# Text segment
((

• Serves: 8
  • Prep Time: 15 min
  • Cook Time: 45 min
  • Total Time: 1 hr


  • 2 tbsp (30 mL) gochujang (Korean hot pepper paste)
  • 2 tbsp (30 mL) olive oil, divided
  • 8 uncooked boneless, skinless chicken thighs (42 ounces)
  • 1 onion, chopped (about ¾ cup)
  • 2 cloves garlic, minced (about 2 tsp)
  • 2 tbsp (30 mL) tomato paste
  • ½ cup (125 mL) Welch’s 100% Grape Juice
  • 3 tbsp (45 mL) rice wine vinegar
  • 2 cups (500 mL) reduced-sodium chicken broth
  • 8 whole wheat buns, split
  • 2 cups (500 mL) green cabbage, finely shredded
  • 1 carrot, peeled and shredded (about ½ cup)
  • 1 cup (250 mL) matchstick cucumbers
  • ¼ cup (60 mL) fresh cilantro leaves


  1. Combine gochujang and 1 tbsp (15 mL) olive oil in shallow dish; add chicken thighs and turn to coat. Refrigerate for 1 hour.
  2. Heat remaining oil in shallow saucepan or Dutch oven set over medium heat; cook onion and garlic for 6 to 8 minutes or until softened. Add tomato paste and cook for 1 minute.

))

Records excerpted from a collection
((

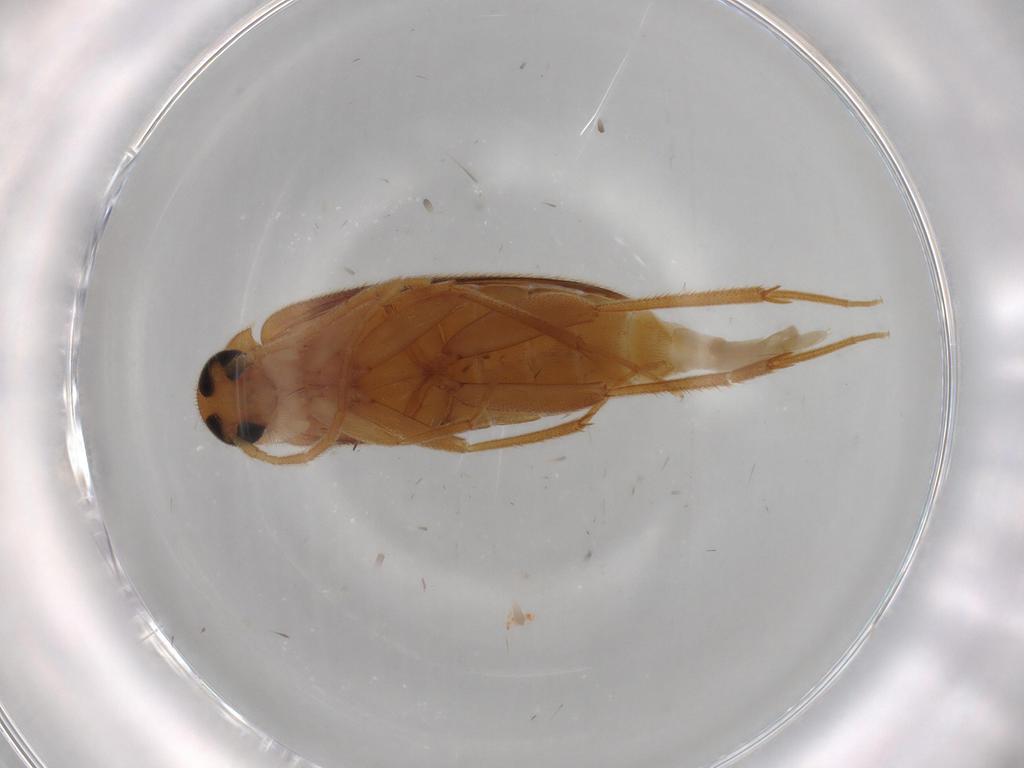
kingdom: Animalia
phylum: Arthropoda
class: Insecta
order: Coleoptera
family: Scraptiidae
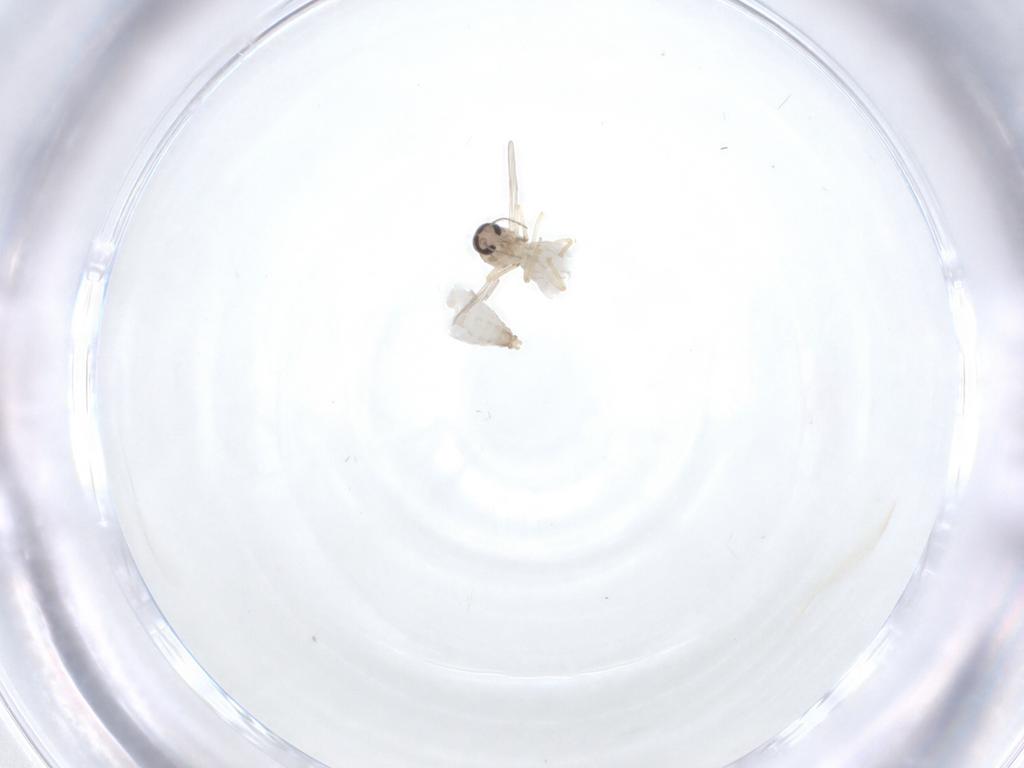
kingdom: Animalia
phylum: Arthropoda
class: Insecta
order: Diptera
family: Ceratopogonidae
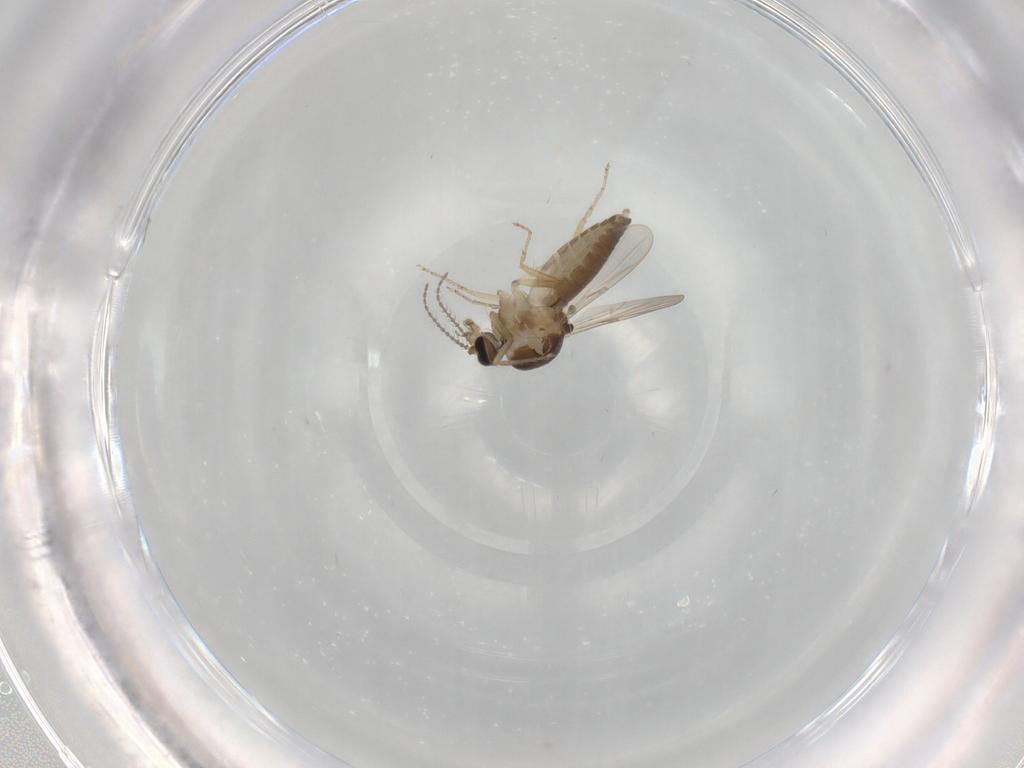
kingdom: Animalia
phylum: Arthropoda
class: Insecta
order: Diptera
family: Ceratopogonidae
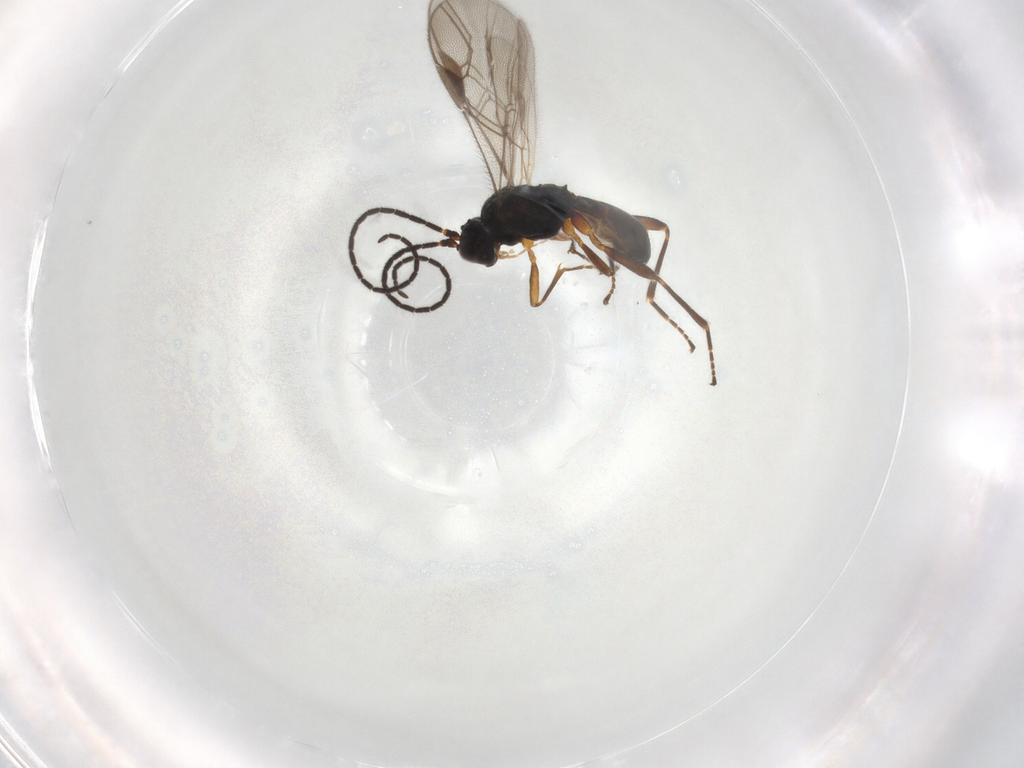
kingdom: Animalia
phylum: Arthropoda
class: Insecta
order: Hymenoptera
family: Braconidae
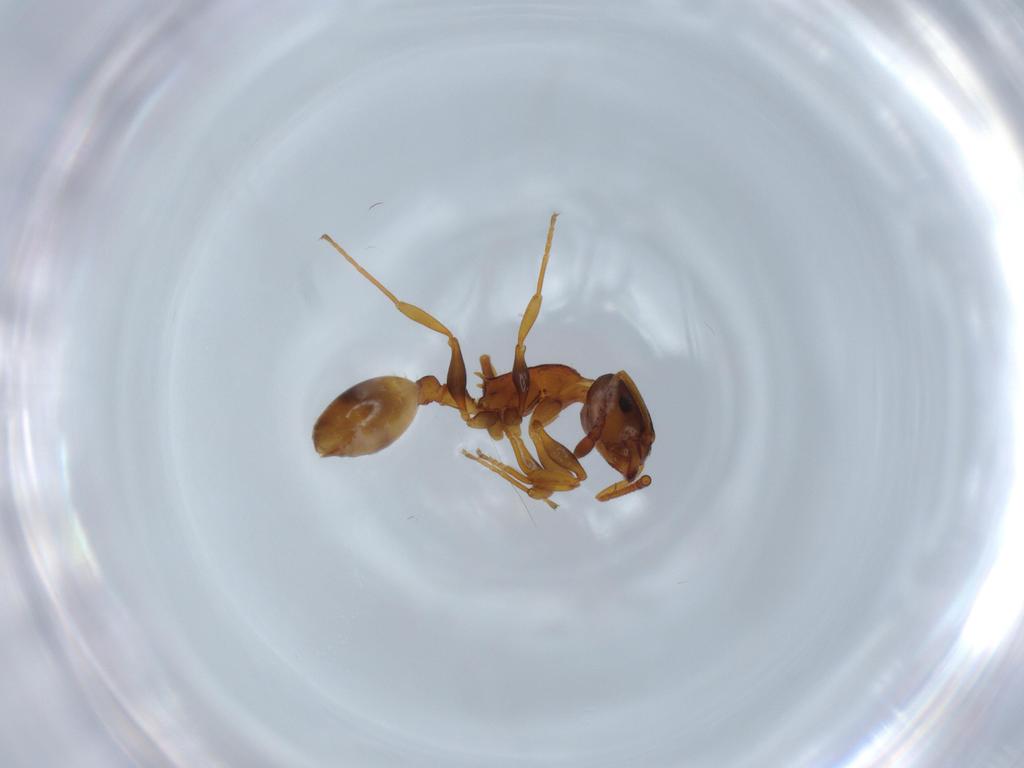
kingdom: Animalia
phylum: Arthropoda
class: Insecta
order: Hymenoptera
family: Formicidae
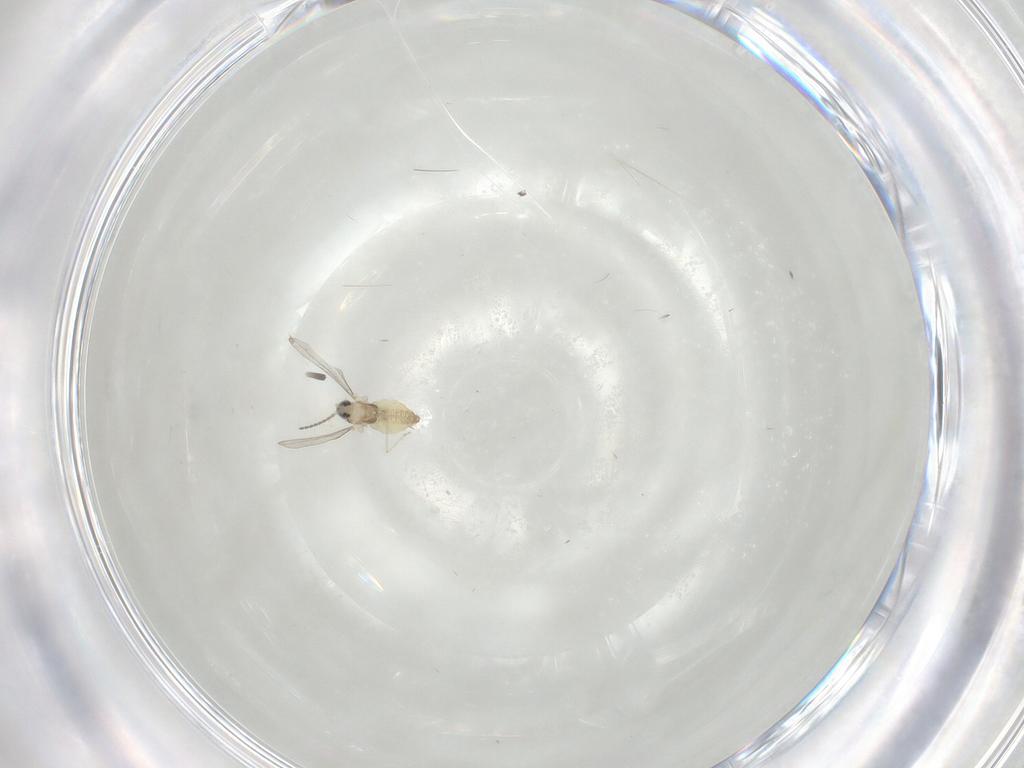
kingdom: Animalia
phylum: Arthropoda
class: Insecta
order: Diptera
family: Cecidomyiidae
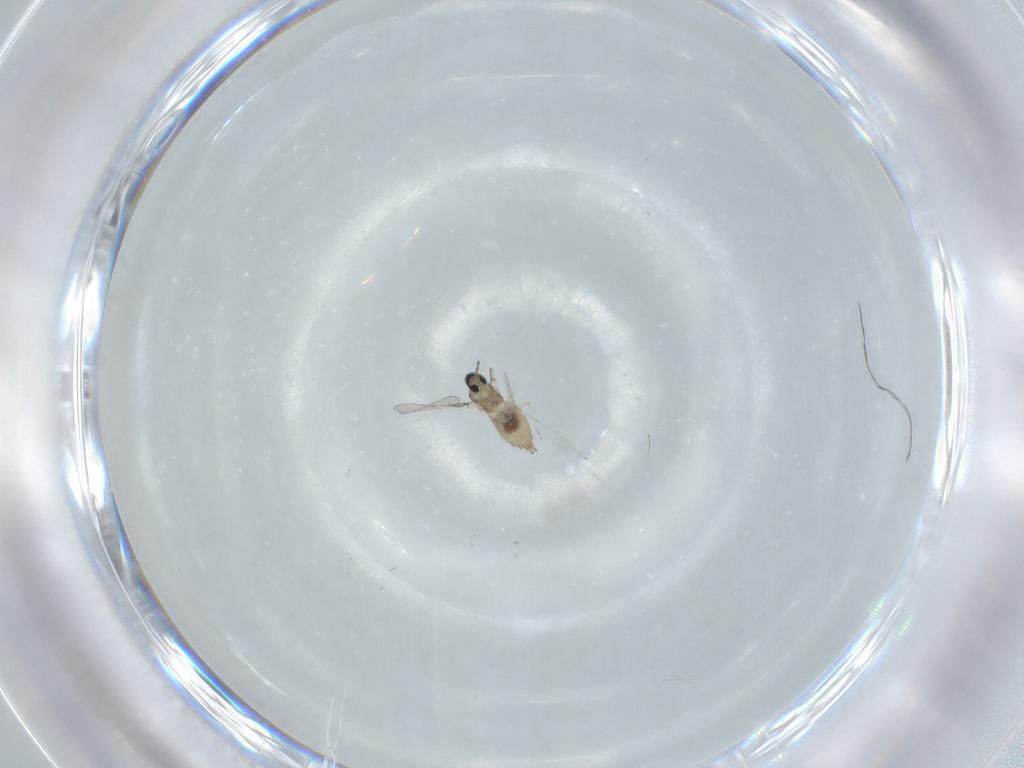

))

# Written tasks
1. Give every line of the records as a numbered list, skipping blank lines and leaving the pictures out.
2. Carry the gochujang chicken recipe forward from its last step.

# Task-by-task results
1.
1. kingdom: Animalia
2. phylum: Arthropoda
3. class: Insecta
4. order: Coleoptera
5. family: Scraptiidae
6. kingdom: Animalia
7. phylum: Arthropoda
8. class: Insecta
9. order: Diptera
10. family: Ceratopogonidae
11. kingdom: Animalia
12. phylum: Arthropoda
13. class: Insecta
14. order: Diptera
15. family: Ceratopogonidae
16. kingdom: Animalia
17. phylum: Arthropoda
18. class: Insecta
19. order: Hymenoptera
20. family: Braconidae
21. kingdom: Animalia
22. phylum: Arthropoda
23. class: Insecta
24. order: Hymenoptera
25. family: Formicidae
26. kingdom: Animalia
27. phylum: Arthropoda
28. class: Insecta
29. order: Diptera
30. family: Cecidomyiidae

2.
  3. Add grape juice and rice wine vinegar; bring to boil. Boil for 1 minute. Add chicken broth, 1 cup (250 mL) water, chicken and gochujang; bring to boil. Reduce heat; cover and simmer for 25 to 30 minutes or until chicken is tender. Remove chicken (reserve pan sauce) and let cool. Shred with two forks.
  4. Bring sauce to simmer over medium heat; simmer for 18 to 20 minutes or until thickened and reduced to 1 cup (500 mL). Add shredded chicken and toss to coat. Divide chicken among buns. Top with cabbage, carrot, cucumbers and cilantro.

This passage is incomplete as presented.